Matchcode

MatchCode.io

MatchCode.io is a Django app, based off of ScanCode.io, that exposes one API endpoint, api/matching, which takes a ScanCode.io codebase scan, and performs Package matching on it.

Currently, it performs three matching steps, using the PackageDB indices:

  • Match codebase files against whole Packages archives

  • Match exactly codebase files against files

  • Match codebase directories exactly and approximately against directory indices

Upcoming features include:

  • Match codebase files approximately

  • Match codebase file fragments (aka. snippets) including attempting to match AI-generated code

MatchCode.io API Endpoints

  • api/matching

    • Performs Package matching on an uploaded ScanCode.io scan

    • Intended to be used with the match_to_purldb pipeline in ScanCode.io

Docker Setup for Local Development and Testing

PurlDB and MatchCode.io are two separate Django apps. In order to run both of these Django apps on the same host, we need to use Traefik.

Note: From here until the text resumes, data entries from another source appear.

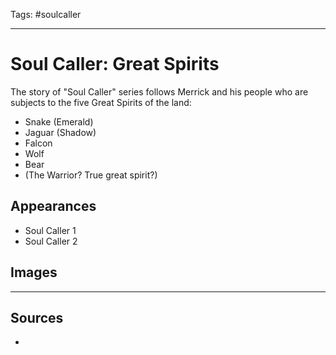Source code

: Tags: #soulcaller 

---
# Soul Caller: Great Spirits

The story of "Soul Caller" series follows Merrick and his people who are subjects to the five Great Spirits of the land:

- Snake (Emerald)
- Jaguar (Shadow)
- Falcon
- Wolf
- Bear
- (The Warrior? True great spirit?)

## Appearances

- Soul Caller 1
- Soul Caller 2

## Images

---
## Sources
- 
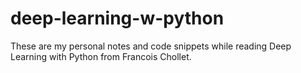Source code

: # deep-learning-w-python
These are my personal notes and code snippets while reading Deep Learning with Python from Francois Chollet.
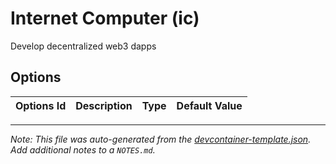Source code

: 
# Internet Computer (ic)

Develop decentralized web3 dapps

## Options

| Options Id | Description | Type | Default Value |
|-----|-----|-----|-----|




---

_Note: This file was auto-generated from the [devcontainer-template.json](https://github.com/vvv-interactive/ibdev/blob/main/src/ic/devcontainer-template.json).  Add additional notes to a `NOTES.md`._
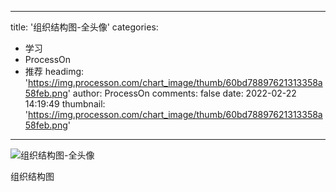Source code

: 
---
title: '组织结构图-全头像'
categories: 
 - 学习
 - ProcessOn
 - 推荐
headimg: 'https://img.processon.com/chart_image/thumb/60bd78897621313358a58feb.png'
author: ProcessOn
comments: false
date: 2022-02-22 14:19:49
thumbnail: 'https://img.processon.com/chart_image/thumb/60bd78897621313358a58feb.png'
---

<div>   
<img class="thumb" alt="组织结构图-全头像" src="https://img.processon.com/chart_image/thumb/60bd78897621313358a58feb.png" referrerpolicy="no-referrer">
<p>组织结构图</p>  
</div>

Traefik is an edge router that receives requests and finds out which services are responsible for handling them. In the docker-compose.yml files for PurlDB and MatchCode.io, we have made these two services part of the same Docker network and set up the routes for each service.

All requests to the host go to the PurlDB service, but requests that go to the api/matching endpoint are routed to the MatchCode.io service.

To run PurlDB and Matchcode.io with Docker:

docker compose -f docker-compose.yml up -d
docker compose -f docker-compose.matchcodeio.yml up -d

Scancode.io pipeline

ScanCode.io pipeline: Match to MatchCode (addon)

Refer to the scancode.io documentation about the matchcode add-on pipeline which matches the codebase resources of a project against MatchCode.io to identify packages, creating DiscoveredPackages from these and assigning codebase resources to it.